Given passage
- Promotional poster featuring Austin Aries and Bryan Danielson
- Promotion: Ring of Honor
- Date: June 7, 2008 (aired August 1, 2008)
- City: Philadelphia, Pennsylvania
- Venue: Pennsylvania National Guard Armory
- Attendance: 600

Pay-per-view chronology
| ← Previous Take No Prisoners | Next → New Horizons |

Respect is Earned chronology
| ← Previous 2007 | Next → — |

= Respect is Earned II =

Respect Is Earned II was a professional wrestling pay-per-view (PPV) event produced by Ring of Honor (ROH). It took place on June 7, 2008 from the Pennsylvania National Guard Armory in Philadelphia, Pennsylvania. It did not, however, air on pay-per-view until August 1.

Task
Copy the given passage on Respect Is Earned II word for word, everything from "Respect is Earned chronology" down to "until August 1.".

Record excerpts
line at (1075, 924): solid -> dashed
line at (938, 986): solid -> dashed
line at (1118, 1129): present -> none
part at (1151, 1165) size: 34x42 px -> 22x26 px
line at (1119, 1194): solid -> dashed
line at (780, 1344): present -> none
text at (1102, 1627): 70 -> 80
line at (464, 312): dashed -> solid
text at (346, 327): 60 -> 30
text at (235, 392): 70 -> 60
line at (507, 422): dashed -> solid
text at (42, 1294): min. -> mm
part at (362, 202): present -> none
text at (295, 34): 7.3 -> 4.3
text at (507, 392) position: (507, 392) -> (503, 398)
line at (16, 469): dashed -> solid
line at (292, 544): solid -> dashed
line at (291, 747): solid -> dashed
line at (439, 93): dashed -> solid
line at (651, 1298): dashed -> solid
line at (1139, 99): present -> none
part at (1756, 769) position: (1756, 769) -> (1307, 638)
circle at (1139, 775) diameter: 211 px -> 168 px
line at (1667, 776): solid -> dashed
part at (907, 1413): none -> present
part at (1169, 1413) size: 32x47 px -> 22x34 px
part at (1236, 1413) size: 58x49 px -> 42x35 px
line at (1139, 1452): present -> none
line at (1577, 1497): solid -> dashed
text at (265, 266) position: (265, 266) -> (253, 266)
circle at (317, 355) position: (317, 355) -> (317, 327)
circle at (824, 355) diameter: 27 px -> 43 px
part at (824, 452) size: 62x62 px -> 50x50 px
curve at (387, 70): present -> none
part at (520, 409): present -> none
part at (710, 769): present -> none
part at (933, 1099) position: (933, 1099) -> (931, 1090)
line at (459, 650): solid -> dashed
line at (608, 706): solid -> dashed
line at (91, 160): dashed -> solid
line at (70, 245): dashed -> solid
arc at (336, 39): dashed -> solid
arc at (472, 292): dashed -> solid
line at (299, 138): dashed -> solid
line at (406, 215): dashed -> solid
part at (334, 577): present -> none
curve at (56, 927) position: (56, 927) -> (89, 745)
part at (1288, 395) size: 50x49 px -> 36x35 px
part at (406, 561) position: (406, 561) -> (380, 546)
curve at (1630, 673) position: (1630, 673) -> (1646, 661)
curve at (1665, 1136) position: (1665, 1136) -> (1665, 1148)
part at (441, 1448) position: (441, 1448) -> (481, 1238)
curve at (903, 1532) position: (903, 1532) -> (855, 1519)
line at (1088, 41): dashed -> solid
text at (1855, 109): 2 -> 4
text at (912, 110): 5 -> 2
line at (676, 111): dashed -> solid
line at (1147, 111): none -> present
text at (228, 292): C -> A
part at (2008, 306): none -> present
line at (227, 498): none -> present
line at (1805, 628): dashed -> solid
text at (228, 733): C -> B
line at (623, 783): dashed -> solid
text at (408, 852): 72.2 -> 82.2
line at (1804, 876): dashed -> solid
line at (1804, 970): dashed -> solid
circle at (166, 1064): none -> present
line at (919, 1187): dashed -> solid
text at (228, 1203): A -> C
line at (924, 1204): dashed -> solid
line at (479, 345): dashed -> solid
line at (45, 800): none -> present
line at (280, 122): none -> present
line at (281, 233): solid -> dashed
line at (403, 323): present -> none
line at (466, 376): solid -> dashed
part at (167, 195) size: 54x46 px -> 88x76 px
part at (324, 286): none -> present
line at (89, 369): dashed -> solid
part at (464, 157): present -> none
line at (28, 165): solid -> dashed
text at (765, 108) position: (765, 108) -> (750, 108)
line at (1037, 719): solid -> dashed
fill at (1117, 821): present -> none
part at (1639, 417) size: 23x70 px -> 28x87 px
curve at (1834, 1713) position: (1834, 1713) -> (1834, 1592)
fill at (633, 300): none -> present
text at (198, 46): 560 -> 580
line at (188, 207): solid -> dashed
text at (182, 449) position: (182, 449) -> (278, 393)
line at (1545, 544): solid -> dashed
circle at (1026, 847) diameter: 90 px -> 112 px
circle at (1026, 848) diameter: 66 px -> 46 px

Task response
Respect is Earned chronology
| ← Previous 2007 | Next → — |

= Respect is Earned II =

Respect Is Earned II was a professional wrestling pay-per-view (PPV) event produced by Ring of Honor (ROH). It took place on June 7, 2008 from the Pennsylvania National Guard Armory in Philadelphia, Pennsylvania. It did not, however, air on pay-per-view until August 1.